Microsoft is altering its proposed deal with Activision Blizzard by transferring the rights for cloud gaming of existing and upcoming games from Activision Blizzard to Ubisoft. This modification is aimed at addressing concerns raised by UK regulators regarding potential competition issues stemming from Microsoft’s planned $68.7 billion acquisition. The revised deal has prompted a new regulatory inquiry in the UK, which is expected to conclude by October 18th.
To alleviate worries about the impact on cloud game streaming expressed by the UK’s Competition and Markets Authority (CMA), Microsoft is adjusting the transaction to acquire a more limited set of rights. This involves an agreement that will grant Ubisoft Entertainment SA, a prominent global game publisher, perpetual control over cloud streaming rights for all current and future Activision Blizzard PC and console games for the next 15 years. This shift ensures that Microsoft cannot exclusively offer Activision Blizzard games on its Xbox Cloud Gaming platform, nor exclusively dictate the licensing terms for these games on competing services. Instead, Ubisoft will oversee the cloud streaming rights for these games outside the EU and will license the titles back to Microsoft for inclusion in Xbox Cloud Gaming.
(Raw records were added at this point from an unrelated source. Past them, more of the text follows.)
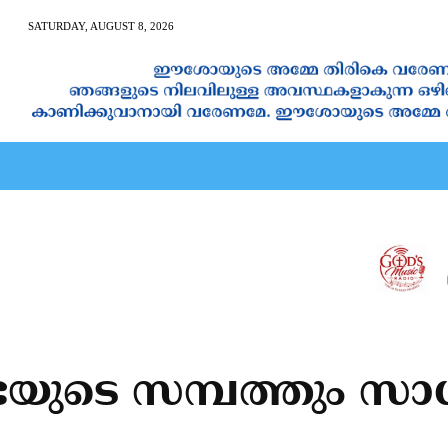
SATURDAY, AUGUST 8, 2026
AN CALENDAR
SPIRITUAL NEWS
PRAYER
JAPAM
ടെ സമ്പത്തും സാധ്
Under this restructured arrangement, Ubisoft will compensate Microsoft through a one-time payment and a market-based wholesale pricing system, which may involve usage-based pricing. Additionally, Ubisoft will have the option to make Activision Blizzard games available to cloud gaming services running non-Windows operating systems. These games will also be incorporated into Ubisoft’s Ubisoft Plus Multi Access subscription, accessible on PC, Xbox, Amazon Luna, and PlayStation via Ubisoft Plus Classics.
Following the initial rejection of Microsoft’s deal by the CMA due to cloud gaming concerns, negotiations commenced after the Federal Trade Commission’s loss in a US federal court. Microsoft’s revised deal has now triggered a new phase of investigation by the CMA, with a deadline set for October 18th. This aligns with the extended deal closing date agreed upon by Microsoft and Activision.
The CMA has issued a final order to halt Microsoft’s original deal worldwide as it scrutinizes the revised transaction. Notably, the CMA mentions that Ubisoft can request Microsoft to adapt Activision’s titles for non-Windows operating systems, such as Linux, for a fee, if Ubisoft chooses to provide cloud streaming rights to non-Windows cloud gaming services.
The altered agreement will not impact Microsoft’s commitments to the European Commission, as it had previously secured EU approval for the deal by providing a free license to EU consumers, enabling them to stream Activision Blizzard games via any cloud game streaming service of their choosing.
The CMA will evaluate the adjusted deal in the following weeks and announce a decision by the October 18th deadline. The agency’s objective remains unchanged—to ensure that healthy competition thrives in the growing cloud gaming market, fostering innovation and choice.